Ron, it stands to reason: The US government sends its military all over the world, invading bombing, occupying many countries, imprisoning their citizens, building permanent military bases all over their territories, torturing their sons and fathers, sending from afar pilotless drones to destroy their homes and villages, starving hundreds of thousands of children to death and/or disease -- and THEN it fabricates, with the help of its lackey mainstream media, the largest MYTH, so far, in American political culture -- that carrying out all of that violent aggression makes the US public SAFER while fighting terrorism, when in reality it provokes and sustains and permanently nourishes terrorism!

And the internal security powers of the government are now so almost total, and the Congress of the US, now dominated by the Republican Party in the House and with an extremely conservative Democratic Party in the Senate, and, as Glenn Greenwald observes, "Led by an administration that has actually increased secrecy, including the state secrecy privilege and other forms of immunity designed (originally by the Bush/Cheney administration) to shield high-level executive power wrongdoing and lawbreaking from all forms of accountability or judicial review..."

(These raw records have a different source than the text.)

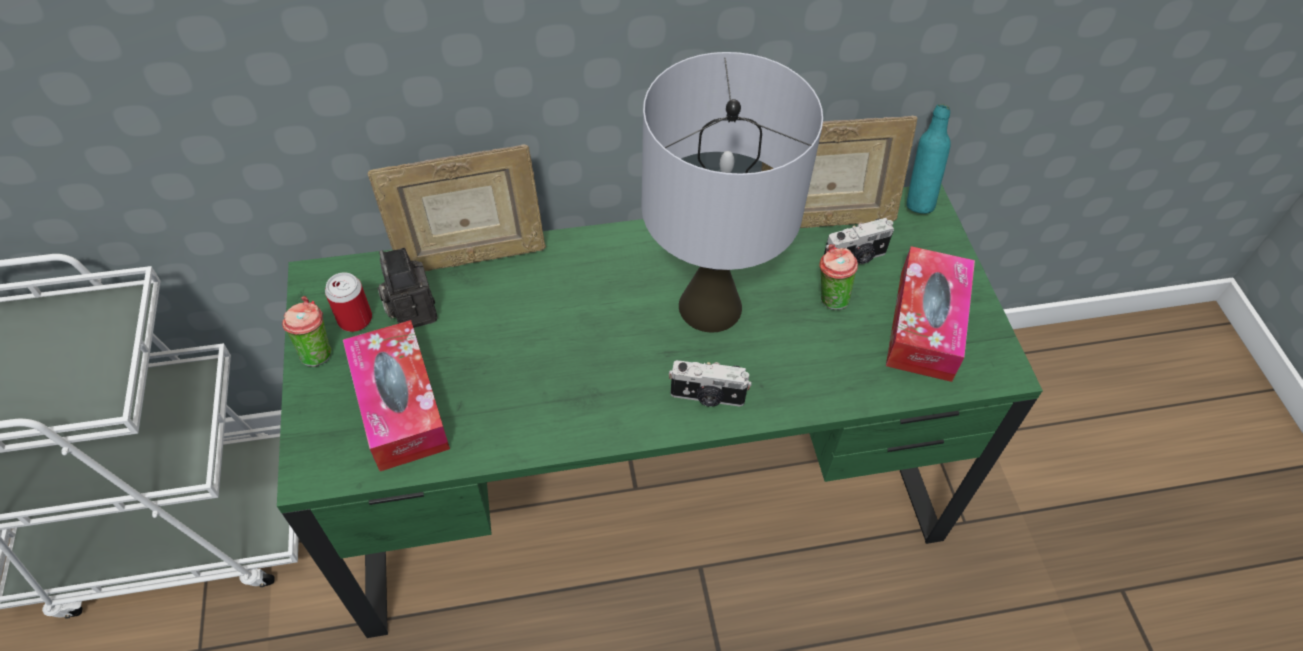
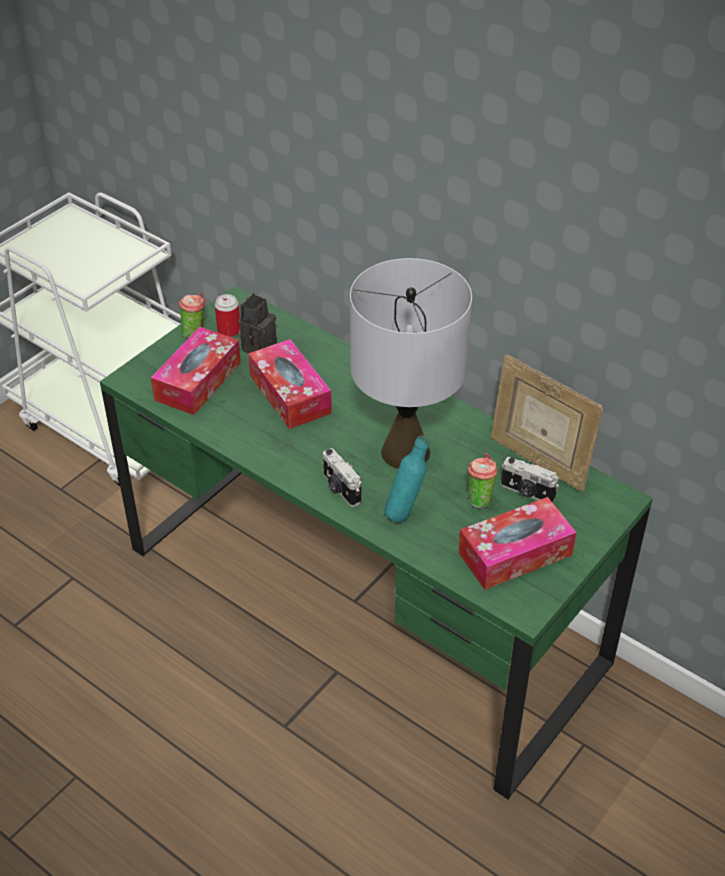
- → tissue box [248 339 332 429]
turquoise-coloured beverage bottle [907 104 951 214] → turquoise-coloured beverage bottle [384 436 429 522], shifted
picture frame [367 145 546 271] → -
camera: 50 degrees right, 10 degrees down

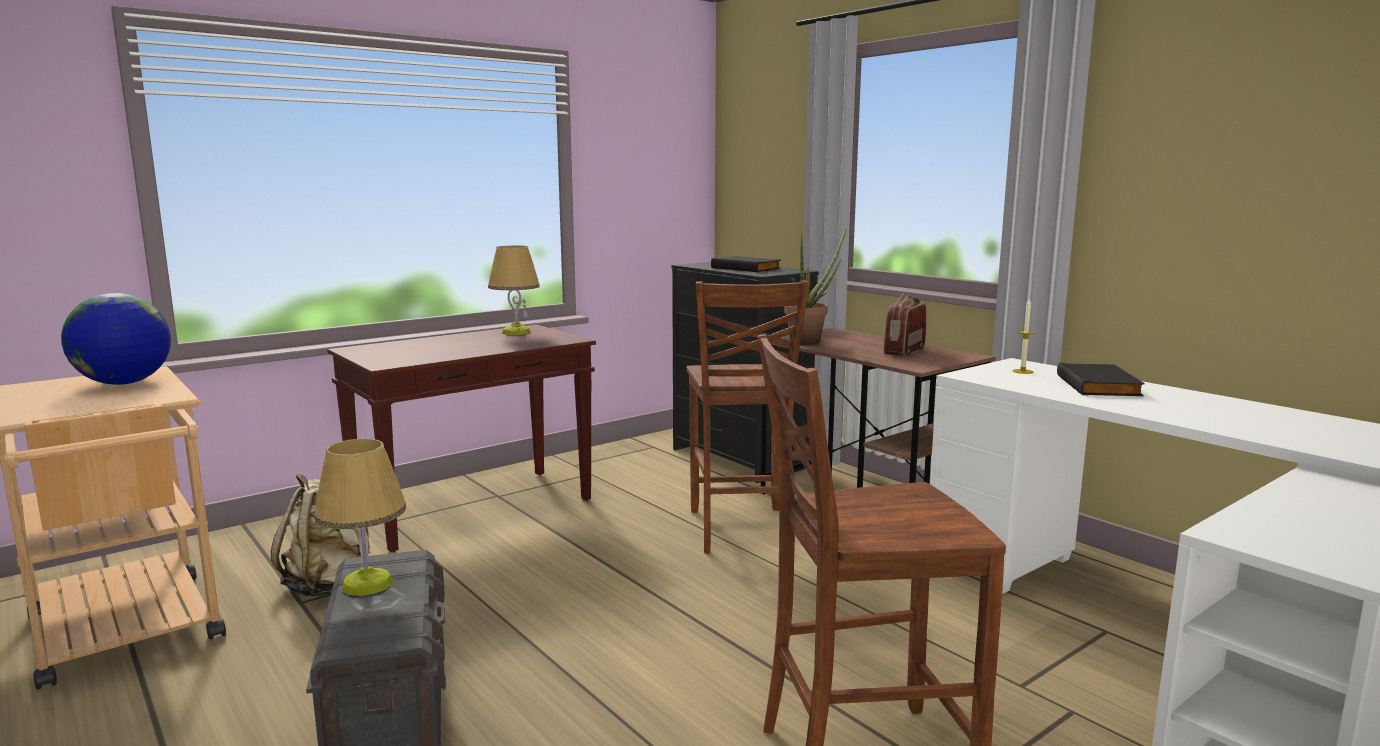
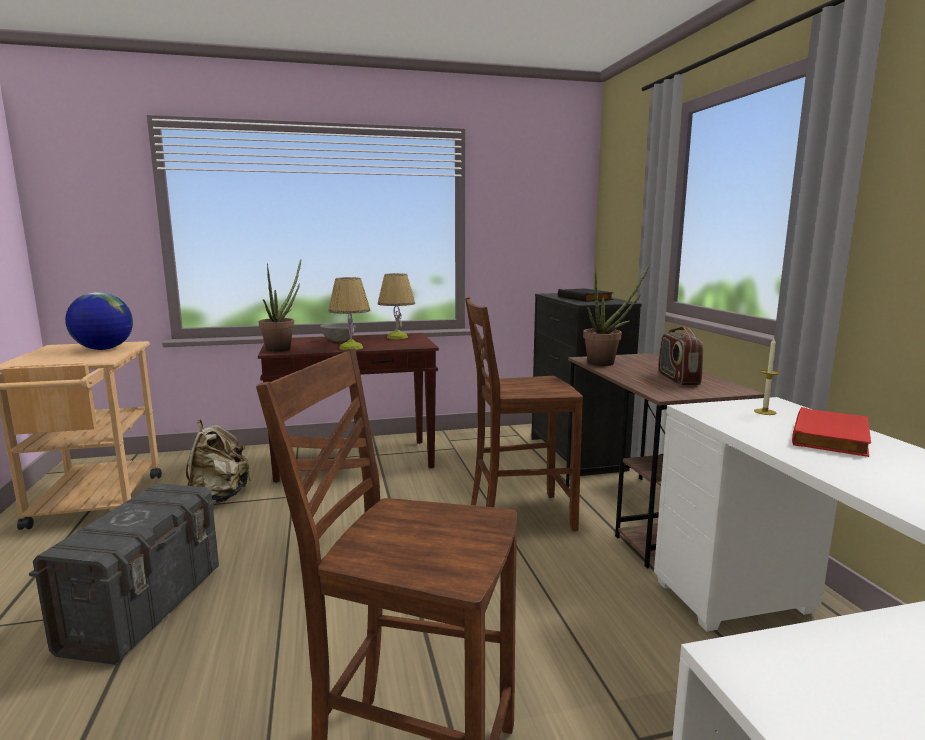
- → plant in a pot [259 259 301 352]
- → greyish deep dish [320 323 356 342]
tabletop lamp [314 438 407 596] → tabletop lamp [328 277 370 350], shifted
brown-coloured plain chair [687 280 809 554] → brown-coloured plain chair [465 297 583 531], 60 degrees clockwise
radio [884 293 927 356] → radio [658 326 703 385], 60 degrees counterclockwise
black book [1057 362 1145 396] → red book [792 407 871 457]
camera: 25 degrees right, 0 degrees up

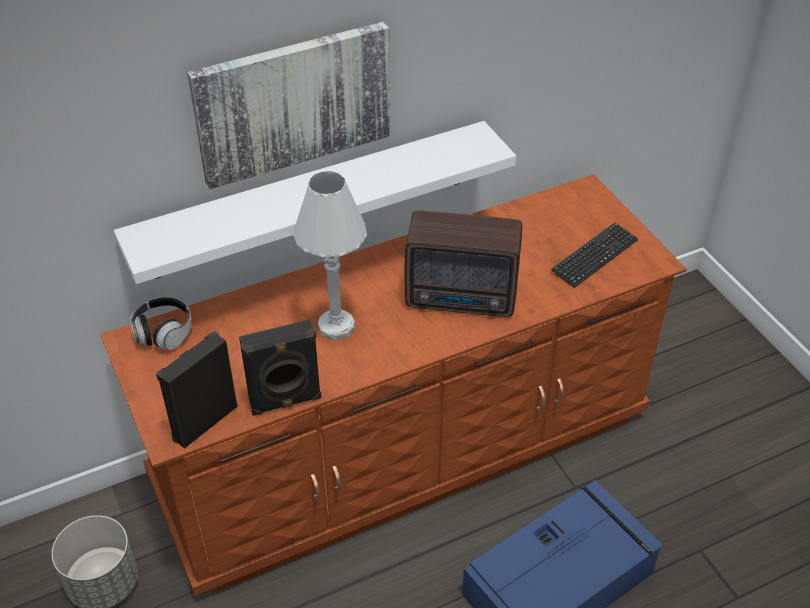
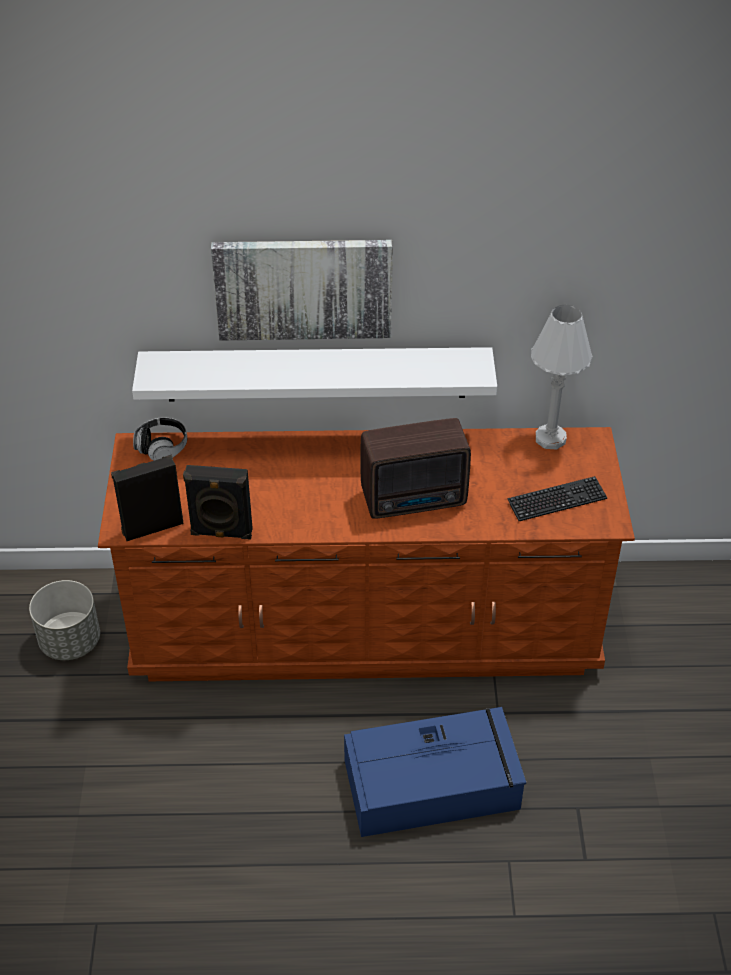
radio [405 211 522 317] → radio [361 418 471 519], 45 degrees counterclockwise
whitish tabletop lamp [293 171 367 341] → whitish tabletop lamp [531 304 593 450], shifted
camera: 25 degrees right, 0 degrees up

"Wikileaks is really one of the very few, if not the only group putting fear into the hearts of some of the most powerful and corrupt people. And that's why they deserve, I think, enthusiastic support from anyone who truly believes in government transparency..."

And that's why, dear Ron, your brilliant essayist friend Joe Bageant says:

"I for one am in favor of giving Assange the Medaille Militaire, the Noble Prize, 15 virgins in paradise, and a billion in cash as a reward for his courage in doing damned well the only significant thing that can be done at this time -- momentarily f*cking up government control of information...But for ten points, why was Julian Assange forced to do what the world press was supposed to be doing in the first place?"